Ludwig Institute for Cancer Research, Uppsala University, Box 595 Biomedical Center, SE-751 24 Uppsala, Sweden.
Mol Cell. 2010 Nov 24;40(4):521-32. doi: 10.1016/j.molcel.2010.10.029.
The versatile cytokine transforming growth factor β (TGF-β) regulates cellular growth, differentiation, and migration during embryonic development and adult tissue homeostasis. Activation of TGF-β receptors leads to phosphorylation of Smad2 and Smad3, which oligomerize with Smad4 and accumulate in the nucleus where they recognize gene regulatory regions and orchestrate transcription. Termination of Smad-activated transcription involves Smad dephosphorylation, nuclear export, or ubiquitin-mediated degradation. In an unbiased proteomic screen, we identified poly(ADP-ribose) polymerase-1 (PARP-1) as a Smad-interacting partner. PARP-1 dissociates Smad complexes from DNA by ADP-ribosylating Smad3 and Smad4, which attenuates Smad-specific gene responses and TGF-β-induced epithelial-mesenchymal transition. Thus, our results identify ADP-ribosylation of Smad proteins by PARP-1 as a key step in controlling the strength and duration of Smad-mediated transcription.

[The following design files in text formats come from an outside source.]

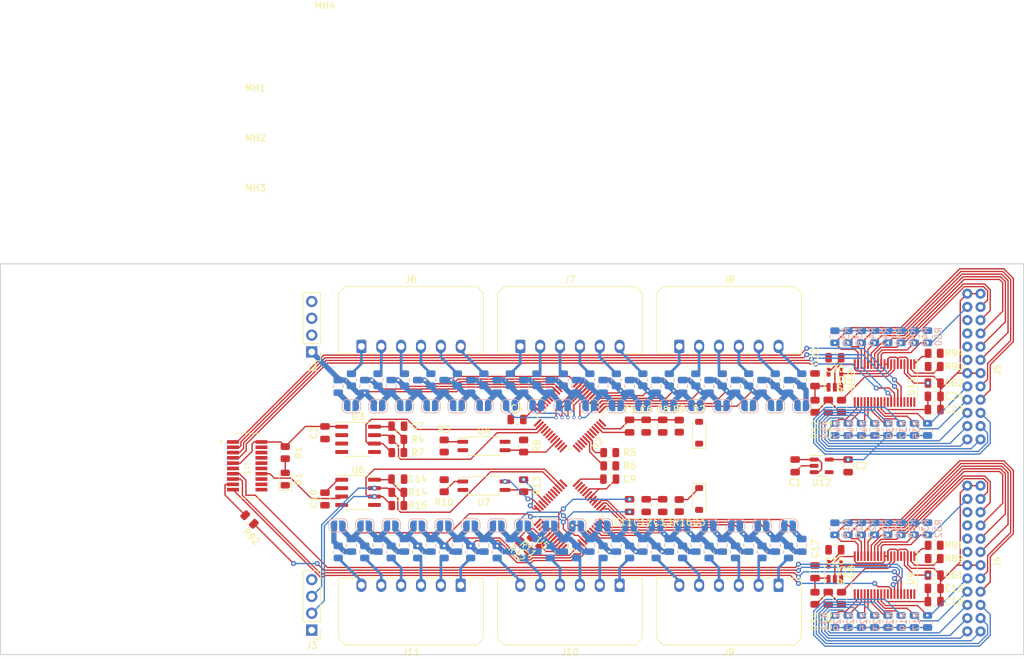
<source format=kicad_pcb>
(kicad_pcb (version 20221018) (generator pcbnew)

  (general
    (thickness 1.6)
  )

  (paper "A4")
  (layers
    (0 "F.Cu" signal)
    (31 "B.Cu" signal)
    (32 "B.Adhes" user "B.Adhesive")
    (33 "F.Adhes" user "F.Adhesive")
    (34 "B.Paste" user)
    (35 "F.Paste" user)
    (36 "B.SilkS" user "B.Silkscreen")
    (37 "F.SilkS" user "F.Silkscreen")
    (38 "B.Mask" user)
    (39 "F.Mask" user)
    (40 "Dwgs.User" user "User.Drawings")
    (41 "Cmts.User" user "User.Comments")
    (42 "Eco1.User" user "User.Eco1")
    (43 "Eco2.User" user "User.Eco2")
    (44 "Edge.Cuts" user)
    (45 "Margin" user)
    (46 "B.CrtYd" user "B.Courtyard")
    (47 "F.CrtYd" user "F.Courtyard")
    (48 "B.Fab" user)
    (49 "F.Fab" user)
  )

  (setup
    (stackup
      (layer "F.SilkS" (type "Top Silk Screen"))
      (layer "F.Paste" (type "Top Solder Paste"))
      (layer "F.Mask" (type "Top Solder Mask") (thickness 0.01))
      (layer "F.Cu" (type "copper") (thickness 0.035))
      (layer "dielectric 1" (type "core") (thickness 1.51) (material "FR4") (epsilon_r 4.5) (loss_tangent 0.02))
      (layer "B.Cu" (type "copper") (thickness 0.035))
      (layer "B.Mask" (type "Bottom Solder Mask") (thickness 0.01))
      (layer "B.Paste" (type "Bottom Solder Paste"))
      (layer "B.SilkS" (type "Bottom Silk Screen"))
      (copper_finish "None")
      (dielectric_constraints no)
    )
    (pad_to_mask_clearance 0.038)
    (solder_mask_min_width 0.1)
    (pcbplotparams
      (layerselection 0x00010fc_ffffffff)
      (plot_on_all_layers_selection 0x0000000_00000000)
      (disableapertmacros false)
      (usegerberextensions false)
      (usegerberattributes true)
      (usegerberadvancedattributes false)
      (creategerberjobfile false)
      (dashed_line_dash_ratio 12.000000)
      (dashed_line_gap_ratio 3.000000)
      (svgprecision 6)
      (plotframeref false)
      (viasonmask false)
      (mode 1)
      (useauxorigin false)
      (hpglpennumber 1)
      (hpglpenspeed 20)
      (hpglpendiameter 15.000000)
      (dxfpolygonmode true)
      (dxfimperialunits true)
      (dxfusepcbnewfont true)
      (psnegative false)
      (psa4output false)
      (plotreference true)
      (plotvalue true)
      (plotinvisibletext false)
      (sketchpadsonfab false)
      (subtractmaskfromsilk false)
      (outputformat 1)
      (mirror false)
      (drillshape 0)
      (scaleselection 1)
      (outputdirectory "../GerberFiles/Minion/")
    )
  )

  (net 0 "")
  (net 1 "GND")
  (net 2 "GND2")
  (net 3 "Net-(J7-Pin_1)")
  (net 4 "Net-(J7-Pin_2)")
  (net 5 "Net-(J7-Pin_3)")
  (net 6 "Net-(J7-Pin_4)")
  (net 7 "Net-(J7-Pin_5)")
  (net 8 "Net-(J7-Pin_6)")
  (net 9 "Net-(J8-Pin_1)")
  (net 10 "Net-(J8-Pin_2)")
  (net 11 "Net-(J8-Pin_3)")
  (net 12 "Net-(J8-Pin_4)")
  (net 13 "Net-(J8-Pin_5)")
  (net 14 "Net-(J8-Pin_6)")
  (net 15 "Net-(J9-Pin_1)")
  (net 16 "Net-(J9-Pin_2)")
  (net 17 "Net-(U9-GPIO3)")
  (net 18 "Net-(U2-CP1)")
  (net 19 "GND1")
  (net 20 "Net-(U2-REG18)")
  (net 21 "/BMS/BMS1BAT")
  (net 22 "Net-(U8-+)")
  (net 23 "GNDA")
  (net 24 "VDDA")
  (net 25 "Net-(U11-GPIO3)")
  (net 26 "Net-(U9-GPIO2)")
  (net 27 "Net-(U11-GPIO2)")
  (net 28 "/BMS/BatteryConnector6/cell4+")
  (net 29 "/BMS/BatteryConnector6/cell5+")
  (net 30 "/BMS/BatteryConnector6/cell6+")
  (net 31 "Net-(D1-A)")
  (net 32 "Net-(D3-K)")
  (net 33 "unconnected-(J4-Pin_6-Pad6)")
  (net 34 "unconnected-(J4-Pin_8-Pad8)")
  (net 35 "unconnected-(J4-Pin_10-Pad10)")
  (net 36 "unconnected-(J4-Pin_12-Pad12)")
  (net 37 "Net-(J6-Pin_1)")
  (net 38 "Net-(J6-Pin_2)")
  (net 39 "Net-(J6-Pin_3)")
  (net 40 "Net-(J6-Pin_4)")
  (net 41 "Net-(J6-Pin_5)")
  (net 42 "Net-(J6-Pin_6)")
  (net 43 "/BMS/BMS2BAT")
  (net 44 "+3.3V")
  (net 45 "Net-(J9-Pin_3)")
  (net 46 "Net-(J9-Pin_4)")
  (net 47 "Net-(D2-K)")
  (net 48 "Net-(J9-Pin_5)")
  (net 49 "/Temperature/temp15")
  (net 50 "/Temperature/temp16")
  (net 51 "/Temperature/temp14")
  (net 52 "/BMS/cell15")
  (net 53 "/Temperature/temp13")
  (net 54 "unconnected-(J5-Pin_6-Pad6)")
  (net 55 "/Temperature/temp12")
  (net 56 "unconnected-(J5-Pin_8-Pad8)")
  (net 57 "/Temperature/temp11")
  (net 58 "unconnected-(J5-Pin_10-Pad10)")
  (net 59 "/Temperature/temp10")
  (net 60 "/Temperature/temp1")
  (net 61 "/Temperature/temp9")
  (net 62 "/Temperature/temp2")
  (net 63 "/Temperature/temp3")
  (net 64 "/Temperature/temp8")
  (net 65 "/Temperature/temp4")
  (net 66 "/Temperature/temp7")
  (net 67 "/Temperature/temp5")
  (net 68 "/Temperature/temp6")
  (net 69 "/SPI1_NSS")
  (net 70 "/PA2")
  (net 71 "Net-(J9-Pin_6)")
  (net 72 "/I2C1_SDA")
  (net 73 "/SPI1_MISO")
  (net 74 "/I2C1_SCL")
  (net 75 "/SPI1_SCK")
  (net 76 "/SPI2_NSS")
  (net 77 "/SPI2_SCK")
  (net 78 "/SPI2_MISO")
  (net 79 "/SPI2_MOSI")
  (net 80 "/Temperature1/temp15")
  (net 81 "/Temperature1/temp16")
  (net 82 "/Temperature1/temp14")
  (net 83 "Net-(J10-Pin_1)")
  (net 84 "/Temperature1/temp13")
  (net 85 "Net-(J10-Pin_2)")
  (net 86 "/Temperature1/temp12")
  (net 87 "Net-(J10-Pin_3)")
  (net 88 "/Temperature1/temp11")
  (net 89 "Net-(J10-Pin_4)")
  (net 90 "/Temperature1/temp10")
  (net 91 "/Temperature1/temp1")
  (net 92 "/Temperature1/temp9")
  (net 93 "/Temperature1/temp2")
  (net 94 "/Temperature1/temp3")
  (net 95 "/Temperature1/temp8")
  (net 96 "/Temperature1/temp4")
  (net 97 "/Temperature1/temp7")
  (net 98 "/Temperature1/temp5")
  (net 99 "/Temperature1/temp6")
  (net 100 "Net-(J10-Pin_5)")
  (net 101 "Net-(J10-Pin_6)")
  (net 102 "Net-(J11-Pin_1)")
  (net 103 "/BMS/BMS2SCL")
  (net 104 "/BMS/BMS2SDA")
  (net 105 "/BMS/cell17")
  (net 106 "/BMS/cell18")
  (net 107 "/BMS/cell19")
  (net 108 "/BMS/cell20")
  (net 109 "/BMS/cell21")
  (net 110 "/BMS/cell22")
  (net 111 "/BMS/cell23")
  (net 112 "/BMS/cell24")
  (net 113 "/BMS/cell25")
  (net 114 "/BMS/cell26")
  (net 115 "/BMS/cell27")
  (net 116 "/BMS/cell28")
  (net 117 "/BMS/cell29")
  (net 118 "/BMS/cell30")
  (net 119 "/BMS/cell31")
  (net 120 "/BMS/cell32")
  (net 121 "unconnected-(J5-Pin_12-Pad12)")
  (net 122 "Net-(J11-Pin_2)")
  (net 123 "Net-(J11-Pin_3)")
  (net 124 "Net-(J11-Pin_4)")
  (net 125 "/Temperature/MUXOUT")
  (net 126 "/Temperature1/MUXOUT")
  (net 127 "/BMS/cell1")
  (net 128 "/BMS/cell2")
  (net 129 "/BMS/cell3")
  (net 130 "/BMS/cell4")
  (net 131 "/BMS/cell5")
  (net 132 "/BMS/cell6")
  (net 133 "/BMS/cell7")
  (net 134 "/BMS/cell8")
  (net 135 "/BMS/cell9")
  (net 136 "/BMS/cell10")
  (net 137 "/BMS/cell11")
  (net 138 "/BMS/cell12")
  (net 139 "/BMS/cell13")
  (net 140 "/BMS/cell14")
  (net 141 "Net-(J11-Pin_5)")
  (net 142 "Net-(J11-Pin_6)")
  (net 143 "/BMS/BMS2Reg1")
  (net 144 "/BMS/BMS2Reset")
  (net 145 "/BMS/BMS1Reg1")
  (net 146 "/BMS/BMS1SDA")
  (net 147 "/BMS/BMS1SCL")
  (net 148 "/BMS/BMS1Reset")
  (net 149 "/SPI1_MOSI")
  (net 150 "/Temperature/ADCIN")
  (net 151 "Net-(U2-PACK)")
  (net 152 "Net-(U2-LD)")
  (net 153 "/Temperature1/ADCIN")
  (net 154 "unconnected-(U9-GPIO1-Pad38)")
  (net 155 "unconnected-(U9-GPIO0-Pad37)")
  (net 156 "unconnected-(U2-NC-Pad19)")
  (net 157 "unconnected-(U2-TS1-Pad21)")
  (net 158 "unconnected-(U2-TS2-Pad22)")
  (net 159 "unconnected-(U2-TS3-Pad23)")
  (net 160 "unconnected-(U2-ALERT-Pad25)")
  (net 161 "unconnected-(U2-HDQ-Pad28)")
  (net 162 "unconnected-(U2-CFETOFF-Pad29)")
  (net 163 "unconnected-(U2-DFETOFF-Pad30)")
  (net 164 "unconnected-(U2-DCHG-Pad31)")
  (net 165 "unconnected-(U2-DDSG-Pad32)")
  (net 166 "unconnected-(U2-REG2-Pad34)")
  (net 167 "unconnected-(U2-FUSE-Pad38)")
  (net 168 "unconnected-(U2-PDSG-Pad39)")
  (net 169 "unconnected-(U2-PCHG-Pad40)")
  (net 170 "unconnected-(U2-DSG-Pad43)")
  (net 171 "unconnected-(U2-NC-Pad44)")
  (net 172 "unconnected-(U2-CHG-Pad45)")
  (net 173 "+2V5")
  (net 174 "Net-(U5-REG18)")
  (net 175 "Net-(U5-CP1)")
  (net 176 "Net-(U10-+)")
  (net 177 "Net-(R3-Pad2)")
  (net 178 "Net-(R10-Pad2)")
  (net 179 "Net-(U5-PACK)")
  (net 180 "Net-(U5-LD)")
  (net 181 "unconnected-(U5-CHG-Pad45)")
  (net 182 "unconnected-(U5-NC-Pad44)")
  (net 183 "unconnected-(U5-DSG-Pad43)")
  (net 184 "unconnected-(U5-PCHG-Pad40)")
  (net 185 "unconnected-(U5-PDSG-Pad39)")
  (net 186 "unconnected-(U5-FUSE-Pad38)")
  (net 187 "unconnected-(U5-REG2-Pad34)")
  (net 188 "unconnected-(U5-DDSG-Pad32)")
  (net 189 "unconnected-(U5-DCHG-Pad31)")
  (net 190 "unconnected-(U5-DFETOFF-Pad30)")
  (net 191 "unconnected-(U5-CFETOFF-Pad29)")
  (net 192 "unconnected-(U5-HDQ-Pad28)")
  (net 193 "unconnected-(U5-ALERT-Pad25)")
  (net 194 "unconnected-(U5-TS3-Pad23)")
  (net 195 "unconnected-(U5-TS2-Pad22)")
  (net 196 "unconnected-(U5-TS1-Pad21)")
  (net 197 "unconnected-(U5-NC-Pad19)")
  (net 198 "unconnected-(U11-GPIO0-Pad37)")
  (net 199 "unconnected-(U11-GPIO1-Pad38)")
  (net 200 "Net-(C16-Pad2)")
  (net 201 "Net-(C21-Pad2)")
  (net 202 "unconnected-(U12-NC-Pad4)")
  (net 203 "Net-(U1-SPI1_MOSI)")
  (net 204 "unconnected-(U1-I2C2_SDA-Pad6)")
  (net 205 "unconnected-(U1-I2C2_SCL-Pad8)")
  (net 206 "unconnected-(U1-PA1(ADC)-Pad20)")

  (footprint "Connector_Molex:Molex_Micro-Fit_3.0_43650-0600_1x06_P3.00mm_Horizontal" (layer "F.Cu") (at 225.5 137.03 180))

  (footprint "Resistor_SMD:R_0805_2012Metric" (layer "F.Cu") (at 235 139 90))

  (footprint "Capacitor_SMD:C_0805_2012Metric" (layer "F.Cu") (at 233 138.999999 90))

  (footprint "Resistor_SMD:R_0805_2012Metric" (layer "F.Cu") (at 168.000001 115 180))

  (footprint "Resistor_SMD:R_0805_2012Metric" (layer "F.Cu") (at 168 117 180))

  (footprint "Capacitor_SMD:C_0805_2012Metric" (layer "F.Cu") (at 157 124 90))

  (footprint "MountingHole:MountingHole_3mm" (layer "F.Cu") (at 157 53.5))

  (footprint "Diode_SMD:D_SOD-123" (layer "F.Cu") (at 213.5 124 -90))

  (footprint "Resistor_SMD:R_0805_2012Metric" (layer "F.Cu") (at 188.854765 130.354765 135))

  (footprint "Package_SO:TSSOP-38_4.4x9.7mm_P0.5mm" (layer "F.Cu") (at 241.5 135.5 -90))

  (footprint "Connector_Molex:Molex_Micro-Fit_3.0_43650-0600_1x06_P3.00mm_Horizontal" (layer "F.Cu") (at 201.5 137.03 180))

  (footprint "Capacitor_SMD:C_0805_2012Metric" (layer "F.Cu") (at 168.000001 121))

  (footprint "Resistor_SMD:R_0805_2012Metric" (layer "F.Cu") (at 200 117 180))

  (footprint "Capacitor_SMD:C_0805_2012Metric" (layer "F.Cu") (at 157 114 90))

  (footprint "Capacitor_SMD:C_0805_2012Metric" (layer "F.Cu") (at 168.000001 113))

  (footprint "Capacitor_SMD:C_0805_2012Metric" (layer "F.Cu") (at 248.999997 108.5))

  (footprint "Connector_PinHeader_2.54mm:PinHeader_1x04_P2.54mm_Vertical" (layer "F.Cu") (at 155 101.8 180))

  (footprint "LED_SMD:LED_0805_2012Metric" (layer "F.Cu") (at 151 121 90))

  (footprint "Capacitor_SMD:C_0805_2012Metric" (layer "F.Cu") (at 231 134.999999 -90))

  (footprint "Resistor_SMD:R_0805_2012Metric" (layer "F.Cu") (at 249 102))

  (footprint "Package_TO_SOT_SMD:SOT-23-5" (layer "F.Cu") (at 232 119))

  (footprint "Package_QFP:TQFP-48_7x7mm_P0.5mm" (layer "F.Cu") (at 194 111.5 -135))

  (footprint "Resistor_SMD:R_0805_2012Metric" (layer "F.Cu") (at 231 110 -90))

  (footprint "Package_SO:TSSOP-38_4.4x9.7mm_P0.5mm" (layer "F.Cu") (at 241.5 106.5 -90))

  (footprint "Capacitor_SMD:C_0805_2012Metric" (layer "F.Cu") (at 200 121 180))

  (footprint "Capacitor_SMD:C_0805_2012Metric" (layer "F.Cu") (at 186 112))

  (footprint "Package_SO:SOP-4_4.4x2.6mm_P1.27mm" (layer "F.Cu") (at 181 116))

  (footprint "Resistor_SMD:R_0805_2012Metric" (layer "F.Cu") (at 187 116 -90))

  (footprint "UTSVT_Special:PeripheralSOM" (layer "F.Cu") (at 129 119.5))

  (footprint "Connector_PinHeader_2.54mm:PinHeader_1x04_P2.54mm_Vertical" (layer "F.Cu") (at 155 143.8 180))

  (footprint "Capacitor_SMD:C_0805_2012Metric" (layer "F.Cu") (at 234 102.675))

  (footprint "Resistor_SMD:R_0805_2012Metric" (layer "F.Cu") (at 175 122 -90))

  (footprint "Resistor_SMD:R_0805_2012Metric" (layer "F.Cu") (at 175 116 90))

  (footprint "UTSVT_Connectors:B24B-PADSS-F" (layer "F.Cu") (at 256 93 90))

  (footprint "Capacitor_SMD:C_0805_2012Metric" (layer "F.Cu") (at 248.999997 137.5))

  (footprint "MountingHole:MountingHole_3mm" (layer "F.Cu") (at 146.5 65.95))

  (footprint "Capacitor_SMD:C_0805_2012Metric" (layer "F.Cu") (at 248.999997 139.5))

  (footprint "Capacitor_SMD:C_0805_2012Metric" (layer "F.Cu") (at 205.5 125 -90))

  (footprint "Connector_Molex:Molex_Micro-Fit_3.0_43650-0600_1x06_P3.00mm_Horizontal" (layer "F.Cu") (at 210.5 100.97))

  (footprint "Capacitor_SMD:C_0805_2012Metric" (layer "F.Cu")
    (tstamp 88752e3e-1c1d-4235-8bec-2edd594cbd82)
    (at 231 105.999999 -90)
    (descr "Capacitor SMD 0805 (2012 Metric), square (rectangular) end terminal, IPC_7351 nominal, (Body size source: IPC-SM-782 page 76, https://www.pcb-3d.com/wordpress/wp-content/uploads/ipc-sm-782a_amendment_1_and_2.pdf, https://docs.google.com/spreadsheets/d/1BsfQQcO9C6DZCsRaXUlFlo91Tg2WpOkGARC1WS5S8t0/edit?usp=sharing), generated with kicad-footprint-generator")
    (tags "capacitor")
    (property "Sheetfile" "Temperature.kicad_sch")
    (property "Sheetname" "Temperature1")
    (property "ki_description" "Unpolarized capacitor")
    (property "ki_keywords" "cap capacitor")
    (path "/98f2c097-f698-458d-a76f-f260a66d6150/d8d91fda-6876-422d-9a34-06fb465d8cc9")
    (attr smd)
    (fp_text reference "C22" (at -3.499999 0 90) (layer "F.SilkS")
        (effects (font (size 1 1) (thickness 0.15)))
      (tstamp 864b51dc-50c7-4719-86dc-d9c838a57d8f)
    )
    (fp_text value "47nF" (at 0 1.68 90) (layer "F.Fab")
        (effects (font (size 1 1) (thickness 0.15)))
      (tstamp eff32829-34cf-4c2e-a913-83b3a32d75b6)
    )
    (fp_text user "${REFERENCE}" (at 0 0 90) (layer "F.Fab")
        (effects (font (size 0.5 0.5) (thickness 0.08)))
      (tstamp a6d7febc-030e-4834-a2e3-bc7d10209246)
    )
    (fp_line (start -0.261252 -0.735) (end 0.261252 -0.735)
      (stroke (width 0.12) (type solid)) (layer "F.SilkS") (tstamp a5aaa720-c2a0-471c-8f49-aa51a8ba0495))
    (fp_line (start -0.261252 0.735) (end 0.261252 0.735)
      (stroke (width 0.12) (type solid)) (layer "F.SilkS") (tstamp 81b8433c-b46b-483e-a515-2d459e3a9e8a))
    (fp_line (start -1.7 -0.98) (end 1.7 -0.98)
      (stroke (width 0.05) (type solid)) (layer "F.CrtYd") (tstamp 216945fe-e64d-44c7-bc5d-5b8878950c4c))
    (fp_line (start -1.7 0.98) (end -1.7 -0.98)
      (stroke (width 0.05) (type solid)) (layer "F.CrtYd") (tstamp cff36dbf-e296-4434-a170-c1619ad80834))
    (fp_line (start 1.7 -0.98) (end 1.7 0.98)
      (stroke (width 0.05) (type solid)) (layer "F.CrtYd") (tstamp c3bc3e09-5222-4b25-ac4a-7e228408b425))
    (fp_line (start 1.7 0.98) (
... [883599 chars truncated]
</source>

多功能细胞因子转化生长因子 β(TGF-β)在胚胎发育和成人组织稳态过程中调节细胞生长、分化和迁移。TGF-β 受体的激活导致 Smad2 和 Smad3 的磷酸化,它们与 Smad4 形成寡聚体并在核内积累,在核内识别基因调控区域并协调转录。Smad 激活转录的终止涉及 Smad 去磷酸化、核输出或泛素介导的降解。在一项无偏的蛋白质组学筛选中,我们鉴定出聚(ADP-核糖)聚合酶 1(PARP-1)是 Smad 的相互作用伙伴。PARP-1 通过 ADP-核糖基化 Smad3 和 Smad4 从 DNA 上解离 Smad 复合物,从而减弱 Smad 特异性基因反应和 TGF-β 诱导的上皮-间充质转化。因此,我们的结果表明,PARP-1 对 Smad 蛋白的 ADP-核糖基化是控制 Smad 介导的转录强度和持续时间的关键步骤。